July 6 Newsletter

We are still looking for more Worker Shares.   Even if you’ve already paid for a share, it’s a way to earn extra vegetables (for eating, canning, giving to your neighbors, etc.).  If you can’t be one, please encourage someone else. We can use people whether they can commit to a regular schedule or not. These next few months are particularly difficult as all phases of work are being done each week.  And it is so beautiful and peaceful out here in the rolling hills of Amish country, it’ll almost feel like a vacation (?). J

As you may notice, there are a lot of question marks in next week’s predicted produce lineup.

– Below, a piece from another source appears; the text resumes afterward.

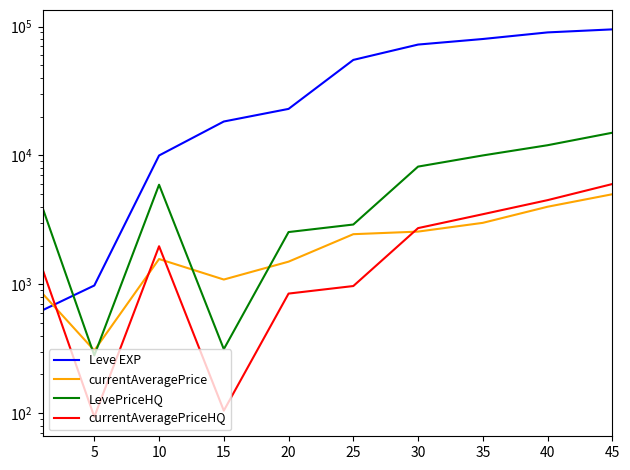

What is the sum of all Leve EXP values?

445380.0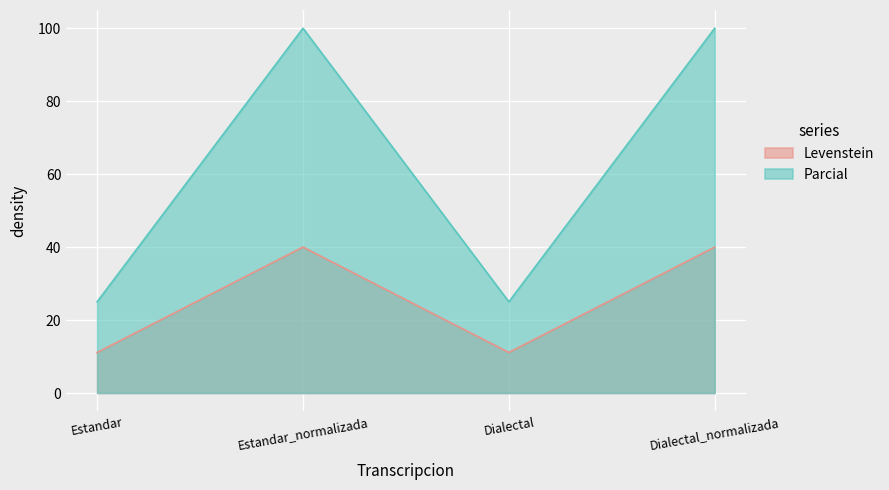

What is the approximate value of Levenstein at Dialectal?

11.1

We have entered what I think to be the most difficult time of the year for a CSA farmer. How do you effectively bridge the gap between spring and summer crops? When the weather stays as warm as it has been, it is great to move the tomatoes along, but it also makes the spring crops end quickly. That is why we are so unsure of what will be available next week. With some rain (remember what that is?) and warmer temps, most of next week’s stuff should make it. We’ll see.  (It’s a little bit like Russian Roulette with the weather, I suppose.)

SWISS CHARD is the spinachy-looking vegetable with the colored stalk.  While a member of the beet family, it can be prepared  in the same way as spinach (eaten raw or sautéed) and its beautiful stems can be sliced up in raw salads to add color or sautéed with the leaves in dishes. Swiss chard  is rich in vitamins and minerals, although it does contain oxalic acid, which can make it difficult for some people to digest.  See super yummy recipe below.

SCALLIONS are the straight, stalk-like veggie in your bags this week.  They are a member of the onion family, and both the white bulb and the green stalks are used in cooking  “Scallions’ dark-green ends have a delicate sharpness reminiscent of chives and a light, crisp texture, but they wilt and discolor when cooked too long, so are often added to a dish just before serving. The white parts have an oniony punch, and because their texture is more substantial, they withstand longer cooking times. Remove a couple of inches from the green tops, which often have a scraggly texture. Rinse scallions under cold running water and pull off any bruised or slimy green leaves. Cut off and discard the root end, or trim it if using whole scallions.  To store, wrap whole, trimmed scallions in paper towel and place in a zip-top bag in the fridge.”  They’ll last about a week. (from www.finecooking.com)

The last of the BOK CHOY for the season has entered the bags.  (Was that a shout of relief I heard?